▶ [Data items]
★ ★ ★ ★ ★ ★ ★

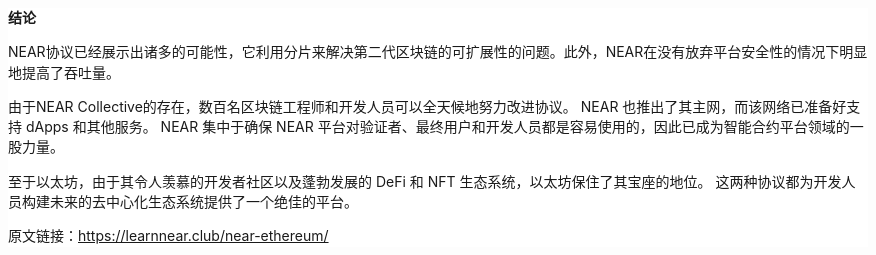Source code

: **结论**

NEAR协议已经展示出诸多的可能性，它利用分片来解决第二代区块链的可扩展性的问题。此外，NEAR在没有放弃平台安全性的情况下明显地提高了吞吐量。

由于NEAR Collective的存在，数百名区块链工程师和开发人员可以全天候地努力改进协议。 NEAR 也推出了其主网，而该网络已准备好支持 dApps 和其他服务。 NEAR 集中于确保 NEAR 平台对验证者、最终用户和开发人员都是容易使用的，因此已成为智能合约平台领域的一股力量。

至于以太坊，由于其令人羡慕的开发者社区以及蓬勃发展的 DeFi 和 NFT 生态系统，以太坊保住了其宝座的地位。 这两种协议都为开发人员构建未来的去中心化生态系统提供了一个绝佳的平台。

原文链接：https://learnnear.club/near-ethereum/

★ ★ ★ ★ ★ ★ ★

Identify each line in the material that contains the string "集中于确保" and copy those lines in full. Letter case must match.

▶ [RESULT BELOW]
由于NEAR Collective的存在，数百名区块链工程师和开发人员可以全天候地努力改进协议。 NEAR 也推出了其主网，而该网络已准备好支持 dApps 和其他服务。 NEAR 集中于确保 NEAR 平台对验证者、最终用户和开发人员都是容易使用的，因此已成为智能合约平台领域的一股力量。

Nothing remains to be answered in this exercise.